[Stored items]
┄┄┄┄┄┄

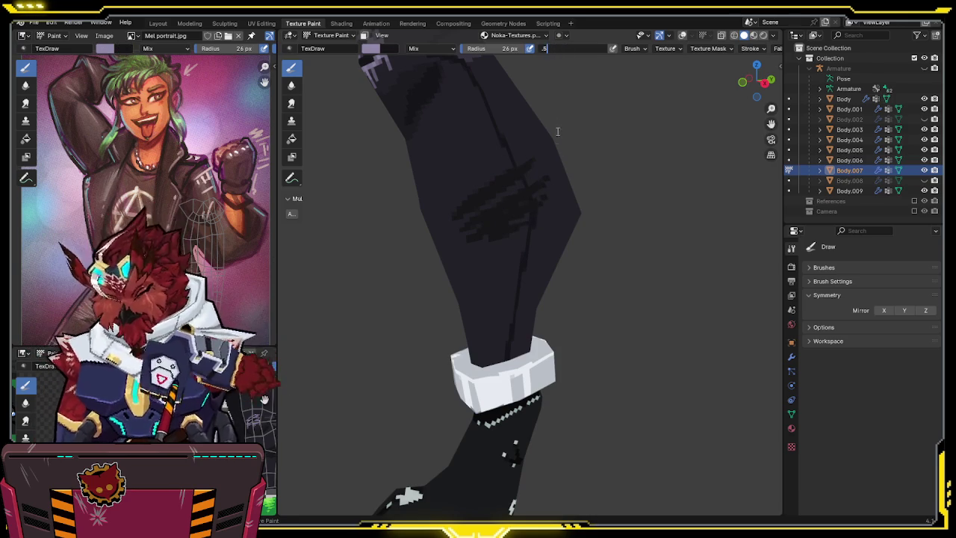
pyautogui.press('Return')
pyautogui.moveTo(536, 155)
pyautogui.mouseDown()
pyautogui.moveTo(482, 186)
pyautogui.moveTo(512, 160)
pyautogui.moveTo(508, 166)
pyautogui.moveTo(538, 154)
pyautogui.mouseUp()
pyautogui.moveTo(476, 187)
pyautogui.mouseDown()
pyautogui.moveTo(482, 179)
pyautogui.moveTo(459, 215)
pyautogui.mouseUp()
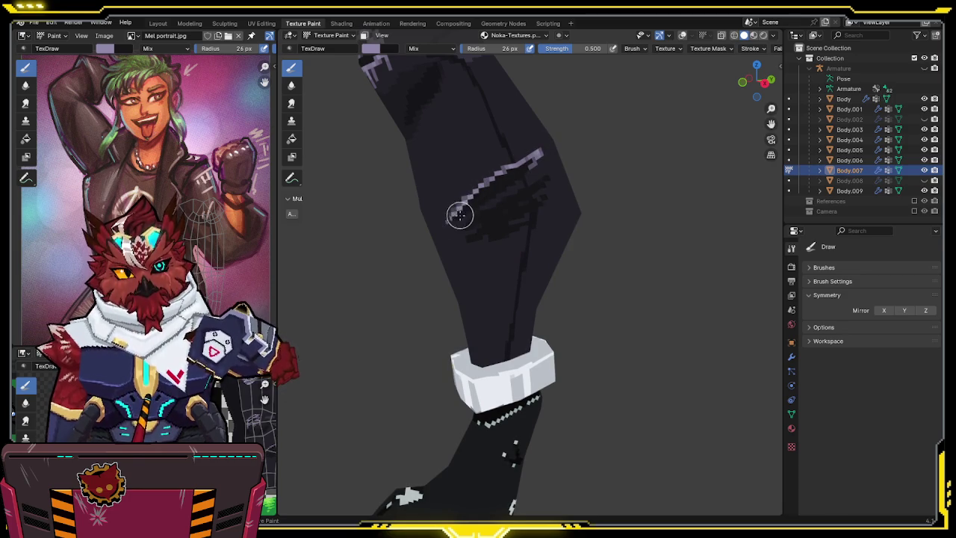
# Brighten and extend the light rip stripes along the leg crease down to the rip's lower end.
pyautogui.moveTo(464, 214); pyautogui.dragTo(458, 219, button='middle')
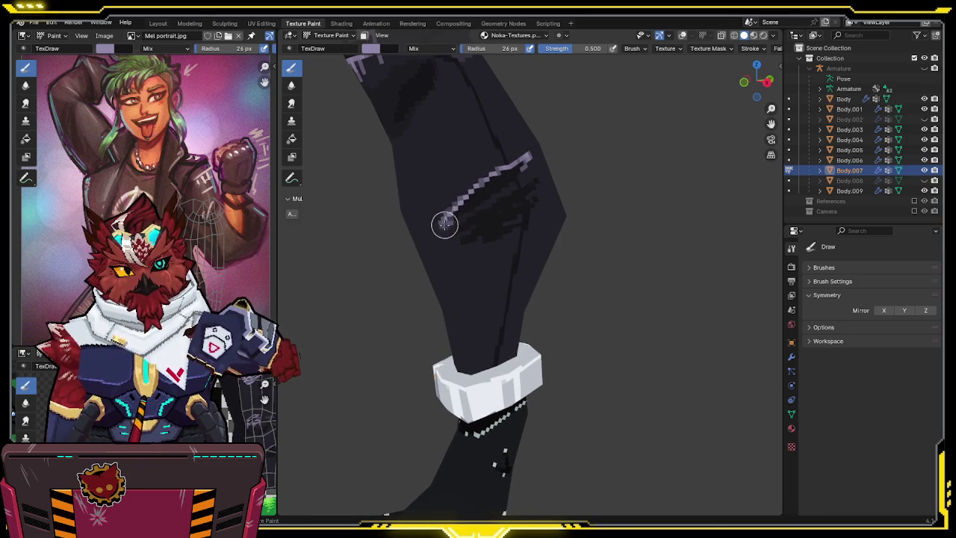
pyautogui.moveTo(467, 214)
pyautogui.mouseDown()
pyautogui.moveTo(523, 174)
pyautogui.moveTo(501, 181)
pyautogui.moveTo(506, 167)
pyautogui.mouseUp()
pyautogui.moveTo(505, 167); pyautogui.dragTo(521, 179, button='middle')
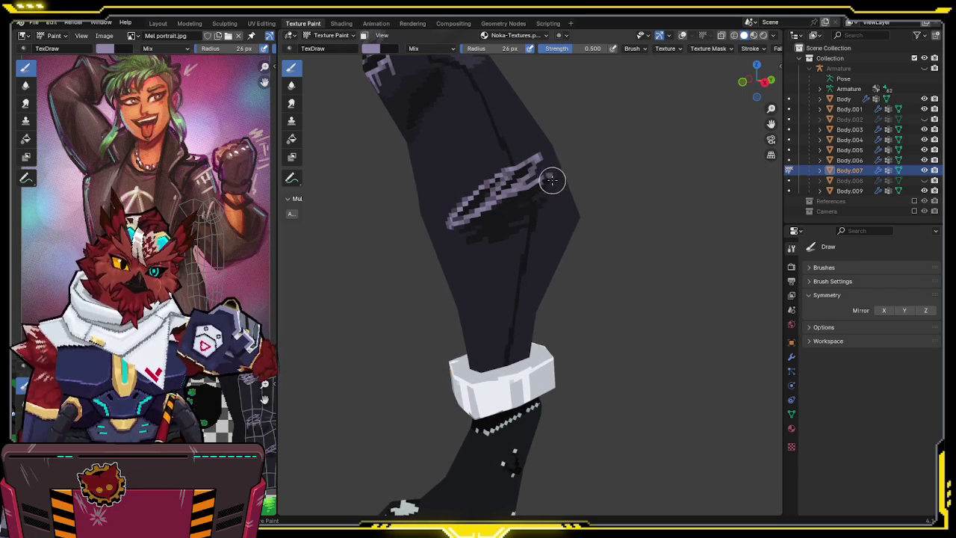
pyautogui.moveTo(551, 181)
pyautogui.mouseDown()
pyautogui.moveTo(495, 220)
pyautogui.moveTo(523, 187)
pyautogui.moveTo(543, 186)
pyautogui.moveTo(486, 221)
pyautogui.mouseUp()
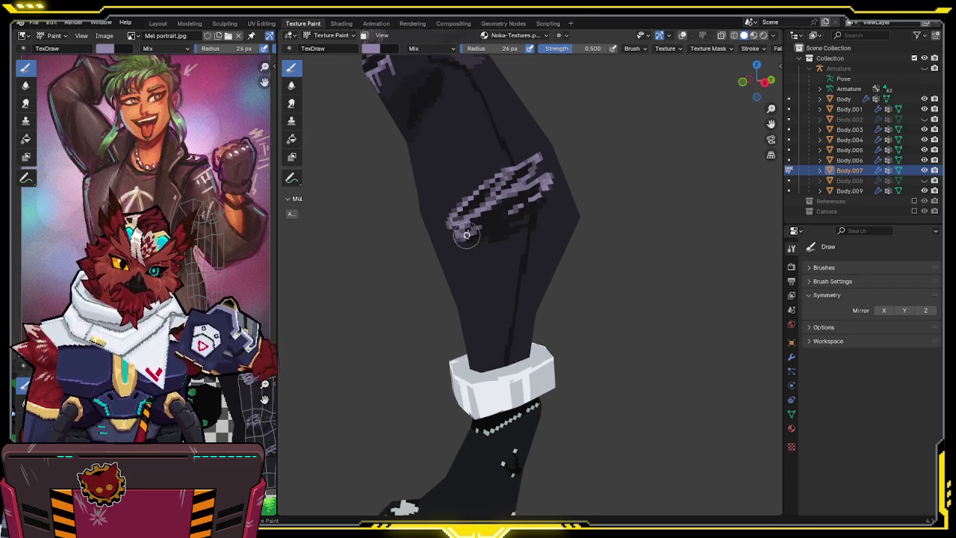
pyautogui.moveTo(481, 227); pyautogui.dragTo(541, 192)
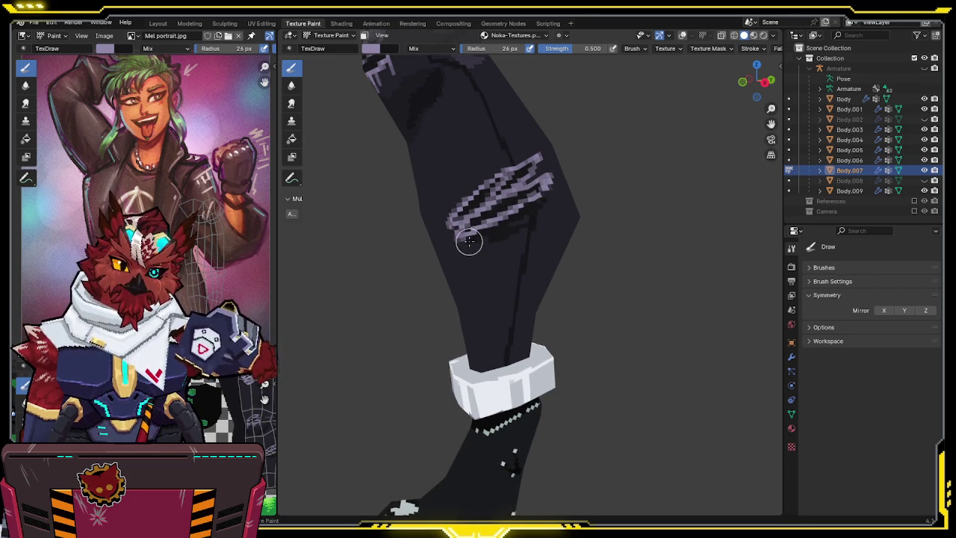
pyautogui.moveTo(462, 244); pyautogui.dragTo(483, 236)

┄┄┄┄┄┄

Assignment:
Only lines that contain the string "dragTo" count; pick each one out of the records and copy it.

Output below:
pyautogui.moveTo(464, 214); pyautogui.dragTo(458, 219, button='middle')
pyautogui.moveTo(505, 167); pyautogui.dragTo(521, 179, button='middle')
pyautogui.moveTo(481, 227); pyautogui.dragTo(541, 192)
pyautogui.moveTo(462, 244); pyautogui.dragTo(483, 236)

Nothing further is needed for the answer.